A McKinsey teme que esse nível crescente de especulação em ativos não produtivos financiados por mais dívidas possa se tornar bem desagradável para os capitalistas no futuro. “Estimamos que o patrimônio líquido em relação ao PIB poderia diminuir em até um terço se a relação entre riqueza e renda retornasse à sua média durante as três décadas anteriores a 2000. Avaliando cenários que incluem essa reversão do patrimônio líquido em PIB, uma reversão dos preços dos terrenos e rendimentos de aluguel para os níveis de 2000, e um cenário no qual os preços da construção mudaram em linha com o PIB desde 2000, descobrimos que o patrimônio líquido em relação ao PIB por país diminuiria entre 15 e 50 por cento nos dez países em foco.” Em outras palavras, um colapso financeiro e patrimonial.
Agora, alguns economistas tradicionais argumentaram que a lacuna entre lucratividade e investimento é enganosa porque as corporações têm investido cada vez mais no que é chamado de “intangíveis”. Os intangíveis são definidos de diversas maneiras como investimento em direitos de propriedade intelectual para software, publicidade e branding, pesquisa de marketing, capital organizacional e treinamento. Esses investimentos não custam tanto quanto investir em fábricas, escritórios, instalações, máquinas, etc. (ou seja, em ativos tangíveis) e, ainda assim, proporcionam muito mais lucro e produtividade. Pelo menos é isto o que diz o argumento.
Nos últimos 25 anos, a McKinsey descobriu que a participação dos intangíveis no crescimento total do investimento corporativo foi de 29% em comparação com apenas 13% nos tangíveis. A OCDE informou, em 2015, que os ativos intangíveis tinham retornos esperados de 24 por cento, a taxa mais alta entre as categorias de ativos produzidos.
Mas aqui está o problema. Apesar do fato de o comércio digital e os fluxos de informação terem crescido exponencialmente nos últimos 20 anos, os intangíveis ainda representam apenas 4% do patrimônio líquido. Eles não são decisivos para gerar maiores investimentos entre as empresas nas principais economias. Os ativos fixos e os estoques são seis vezes maiores.
Ver segunda figura do apêndice
Ainda assim, o que importa é o investimento em ativos produtivos tangíveis.

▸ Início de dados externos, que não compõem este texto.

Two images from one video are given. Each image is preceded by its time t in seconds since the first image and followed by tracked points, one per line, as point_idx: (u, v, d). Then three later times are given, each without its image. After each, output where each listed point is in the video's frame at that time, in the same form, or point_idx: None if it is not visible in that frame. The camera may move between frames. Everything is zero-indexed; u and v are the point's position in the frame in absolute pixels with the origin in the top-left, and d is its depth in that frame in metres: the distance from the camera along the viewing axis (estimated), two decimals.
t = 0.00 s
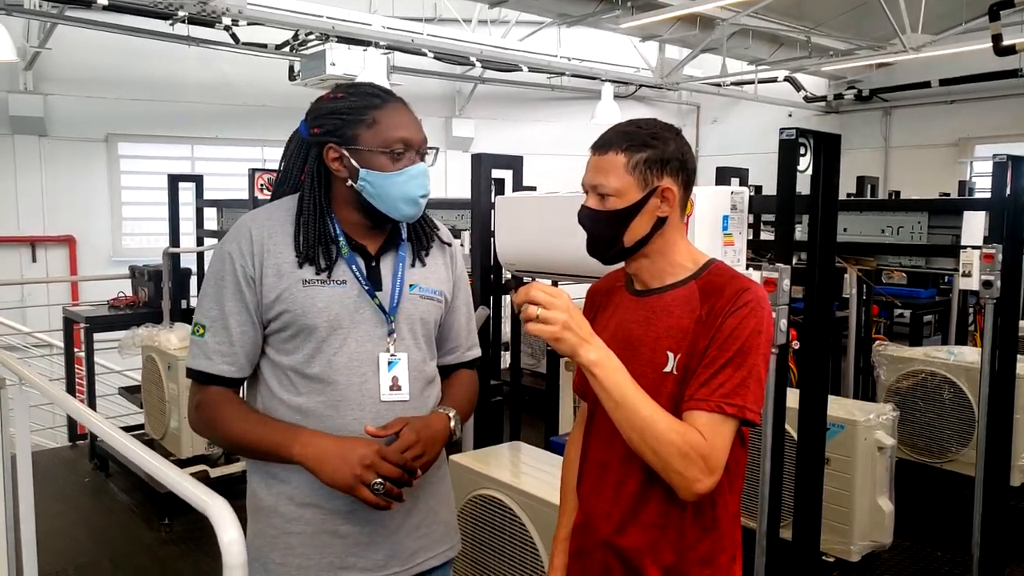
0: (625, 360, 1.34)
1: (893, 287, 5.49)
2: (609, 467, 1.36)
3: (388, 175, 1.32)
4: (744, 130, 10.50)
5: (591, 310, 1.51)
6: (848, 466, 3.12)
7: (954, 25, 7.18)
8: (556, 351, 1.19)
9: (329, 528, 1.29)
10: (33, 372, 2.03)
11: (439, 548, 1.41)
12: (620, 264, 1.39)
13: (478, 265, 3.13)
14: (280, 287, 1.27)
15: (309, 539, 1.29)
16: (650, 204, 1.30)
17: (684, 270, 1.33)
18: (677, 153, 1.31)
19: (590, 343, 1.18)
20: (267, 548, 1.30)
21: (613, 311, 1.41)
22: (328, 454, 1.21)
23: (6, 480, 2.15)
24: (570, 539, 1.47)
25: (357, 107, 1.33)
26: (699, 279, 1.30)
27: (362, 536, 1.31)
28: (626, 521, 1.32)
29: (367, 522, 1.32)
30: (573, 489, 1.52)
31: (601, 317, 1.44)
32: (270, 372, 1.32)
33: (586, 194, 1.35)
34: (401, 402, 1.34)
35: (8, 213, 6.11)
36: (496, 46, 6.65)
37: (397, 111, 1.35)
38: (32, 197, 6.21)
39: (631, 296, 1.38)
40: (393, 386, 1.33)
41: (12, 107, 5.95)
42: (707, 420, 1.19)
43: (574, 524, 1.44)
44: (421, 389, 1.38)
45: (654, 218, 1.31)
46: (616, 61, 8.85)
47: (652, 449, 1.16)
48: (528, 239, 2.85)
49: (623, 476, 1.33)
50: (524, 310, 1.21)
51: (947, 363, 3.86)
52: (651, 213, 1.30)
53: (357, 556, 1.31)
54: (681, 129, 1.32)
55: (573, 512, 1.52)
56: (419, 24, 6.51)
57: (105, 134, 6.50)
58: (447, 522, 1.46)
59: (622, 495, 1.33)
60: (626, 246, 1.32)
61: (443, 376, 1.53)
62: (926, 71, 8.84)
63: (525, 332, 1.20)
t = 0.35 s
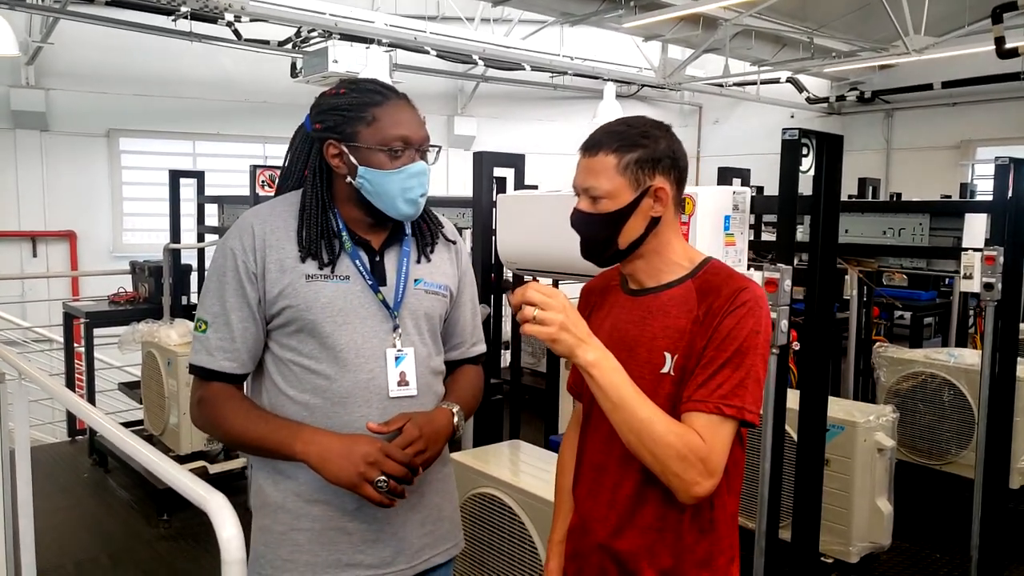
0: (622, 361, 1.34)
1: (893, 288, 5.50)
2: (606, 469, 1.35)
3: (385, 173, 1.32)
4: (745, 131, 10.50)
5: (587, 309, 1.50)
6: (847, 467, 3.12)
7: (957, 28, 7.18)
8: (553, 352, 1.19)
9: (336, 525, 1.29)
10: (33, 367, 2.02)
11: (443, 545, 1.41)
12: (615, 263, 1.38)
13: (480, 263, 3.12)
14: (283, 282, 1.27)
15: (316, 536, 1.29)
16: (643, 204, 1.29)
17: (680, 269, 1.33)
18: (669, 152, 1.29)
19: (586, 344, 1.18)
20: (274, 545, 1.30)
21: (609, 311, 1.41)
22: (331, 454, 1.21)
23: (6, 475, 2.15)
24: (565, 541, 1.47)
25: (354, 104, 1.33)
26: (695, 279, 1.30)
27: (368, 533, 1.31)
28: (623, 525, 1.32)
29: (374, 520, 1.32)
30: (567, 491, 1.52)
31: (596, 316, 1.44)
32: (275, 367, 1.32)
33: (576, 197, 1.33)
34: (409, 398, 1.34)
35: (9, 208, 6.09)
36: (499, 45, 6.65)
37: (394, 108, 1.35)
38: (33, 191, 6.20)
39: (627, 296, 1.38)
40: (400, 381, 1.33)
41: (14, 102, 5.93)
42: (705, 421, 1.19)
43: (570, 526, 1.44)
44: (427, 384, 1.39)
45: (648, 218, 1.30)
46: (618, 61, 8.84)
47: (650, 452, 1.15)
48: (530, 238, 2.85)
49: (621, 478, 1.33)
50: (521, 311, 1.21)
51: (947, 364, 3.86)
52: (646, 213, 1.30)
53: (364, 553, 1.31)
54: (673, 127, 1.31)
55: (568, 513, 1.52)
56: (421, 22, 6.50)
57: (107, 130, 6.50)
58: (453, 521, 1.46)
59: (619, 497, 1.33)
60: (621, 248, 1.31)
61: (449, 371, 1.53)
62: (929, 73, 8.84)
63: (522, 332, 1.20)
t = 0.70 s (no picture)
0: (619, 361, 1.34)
1: (894, 289, 5.51)
2: (604, 468, 1.35)
3: (373, 175, 1.31)
4: (745, 132, 10.51)
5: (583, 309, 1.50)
6: (847, 467, 3.12)
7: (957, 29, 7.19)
8: (554, 351, 1.19)
9: (339, 525, 1.29)
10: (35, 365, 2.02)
11: (445, 546, 1.41)
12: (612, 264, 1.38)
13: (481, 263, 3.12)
14: (286, 283, 1.27)
15: (319, 536, 1.29)
16: (643, 205, 1.29)
17: (676, 269, 1.33)
18: (666, 154, 1.29)
19: (586, 343, 1.18)
20: (276, 545, 1.30)
21: (606, 310, 1.41)
22: (339, 454, 1.21)
23: (6, 473, 2.15)
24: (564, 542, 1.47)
25: (354, 104, 1.33)
26: (691, 279, 1.30)
27: (371, 534, 1.31)
28: (622, 524, 1.32)
29: (376, 521, 1.32)
30: (564, 491, 1.52)
31: (593, 316, 1.44)
32: (278, 369, 1.32)
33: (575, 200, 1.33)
34: (412, 398, 1.35)
35: (10, 206, 6.09)
36: (500, 45, 6.66)
37: (392, 109, 1.34)
38: (34, 190, 6.20)
39: (624, 295, 1.38)
40: (403, 383, 1.33)
41: (15, 100, 5.93)
42: (703, 420, 1.19)
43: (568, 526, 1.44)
44: (429, 384, 1.39)
45: (646, 219, 1.30)
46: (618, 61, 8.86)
47: (649, 451, 1.16)
48: (530, 238, 2.85)
49: (619, 478, 1.33)
50: (521, 311, 1.21)
51: (948, 364, 3.86)
52: (645, 214, 1.30)
53: (367, 554, 1.31)
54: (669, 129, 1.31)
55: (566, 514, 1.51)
56: (422, 22, 6.51)
57: (108, 129, 6.50)
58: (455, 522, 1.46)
59: (619, 497, 1.33)
60: (619, 250, 1.31)
61: (451, 370, 1.53)
62: (928, 74, 8.86)
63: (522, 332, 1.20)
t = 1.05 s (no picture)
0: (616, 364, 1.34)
1: (894, 293, 5.51)
2: (608, 471, 1.35)
3: (359, 173, 1.32)
4: (745, 135, 10.52)
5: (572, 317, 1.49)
6: (847, 471, 3.12)
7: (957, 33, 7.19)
8: (557, 353, 1.18)
9: (339, 528, 1.29)
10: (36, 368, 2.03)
11: (446, 549, 1.41)
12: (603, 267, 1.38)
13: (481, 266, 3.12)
14: (287, 287, 1.27)
15: (320, 540, 1.29)
16: (639, 207, 1.29)
17: (665, 269, 1.34)
18: (656, 156, 1.31)
19: (590, 344, 1.17)
20: (277, 549, 1.30)
21: (596, 317, 1.39)
22: (347, 451, 1.21)
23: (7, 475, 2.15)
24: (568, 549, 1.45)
25: (342, 104, 1.34)
26: (682, 278, 1.31)
27: (371, 537, 1.31)
28: (631, 526, 1.31)
29: (377, 524, 1.32)
30: (563, 499, 1.51)
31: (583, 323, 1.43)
32: (278, 372, 1.32)
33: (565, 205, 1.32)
34: (412, 401, 1.35)
35: (10, 209, 6.09)
36: (500, 49, 6.66)
37: (380, 108, 1.33)
38: (34, 193, 6.20)
39: (615, 299, 1.37)
40: (401, 386, 1.33)
41: (15, 104, 5.94)
42: (706, 413, 1.19)
43: (573, 533, 1.43)
44: (428, 387, 1.39)
45: (643, 221, 1.30)
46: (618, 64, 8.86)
47: (658, 448, 1.16)
48: (530, 241, 2.85)
49: (625, 480, 1.32)
50: (524, 313, 1.19)
51: (947, 368, 3.87)
52: (640, 216, 1.30)
53: (368, 557, 1.31)
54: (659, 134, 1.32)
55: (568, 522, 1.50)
56: (422, 25, 6.51)
57: (108, 132, 6.51)
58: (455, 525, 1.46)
59: (625, 500, 1.32)
60: (620, 252, 1.31)
61: (451, 373, 1.54)
62: (928, 78, 8.87)
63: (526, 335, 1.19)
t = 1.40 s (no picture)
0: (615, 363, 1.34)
1: (895, 295, 5.50)
2: (609, 471, 1.35)
3: (360, 181, 1.32)
4: (746, 136, 10.52)
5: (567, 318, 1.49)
6: (847, 472, 3.12)
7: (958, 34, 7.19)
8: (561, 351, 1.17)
9: (334, 528, 1.29)
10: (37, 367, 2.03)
11: (441, 549, 1.42)
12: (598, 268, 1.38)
13: (481, 266, 3.12)
14: (284, 285, 1.27)
15: (315, 539, 1.29)
16: (637, 207, 1.29)
17: (661, 269, 1.34)
18: (654, 156, 1.31)
19: (594, 342, 1.16)
20: (272, 548, 1.30)
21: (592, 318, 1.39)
22: (349, 464, 1.23)
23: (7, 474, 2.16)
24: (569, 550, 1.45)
25: (345, 109, 1.33)
26: (678, 277, 1.32)
27: (366, 537, 1.31)
28: (634, 525, 1.31)
29: (372, 523, 1.32)
30: (562, 500, 1.51)
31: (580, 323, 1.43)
32: (275, 371, 1.32)
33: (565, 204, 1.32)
34: (404, 404, 1.35)
35: (11, 209, 6.10)
36: (501, 49, 6.67)
37: (382, 115, 1.33)
38: (36, 193, 6.21)
39: (611, 300, 1.36)
40: (394, 388, 1.33)
41: (17, 103, 5.96)
42: (708, 410, 1.19)
43: (574, 533, 1.43)
44: (424, 388, 1.39)
45: (640, 221, 1.30)
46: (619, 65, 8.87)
47: (663, 445, 1.16)
48: (530, 242, 2.86)
49: (627, 479, 1.32)
50: (530, 310, 1.19)
51: (948, 370, 3.87)
52: (639, 215, 1.30)
53: (362, 556, 1.31)
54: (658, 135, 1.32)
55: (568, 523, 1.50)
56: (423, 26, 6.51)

Como afirma a McKinsey: “Nossa análise confirma que os superávits operacionais brutos, que são o valor gerado pelas atividades operacionais de uma empresa depois que os salários são subtraídos, aumentam junto com um pool crescente de ativos produzidos, que são ativos resultantes da produção, incluindo máquinas e equipamentos e infraestrutura, bem como estoques e objetos de valor”. Quanto maior o valor dos ativos produzidos, mais cada trabalhador em uma economia contribui para o PIB, ou seja, maior produtividade do trabalho.
Ver Terceira figura do apêndice
Mas a lucratividade dos ativos produtivos tangíveis vem caindo. Portanto, como afirma a McKinsey: “Se uma empresa investir, digamos, US $ 1 milhão em novas máquinas, o valor de operar essas máquinas para produzir um widget superará o valor do terreno embaixo da fábrica onde as máquinas estão? Se um indivíduo investe em um imóvel para aluguel, as melhorias na propriedade para aumentar o aluguel valem a pena em comparação com simplesmente esperar pela apreciação do preço de mercado?” Só por essa razão, uma década de 2020 estrondosa não é provável.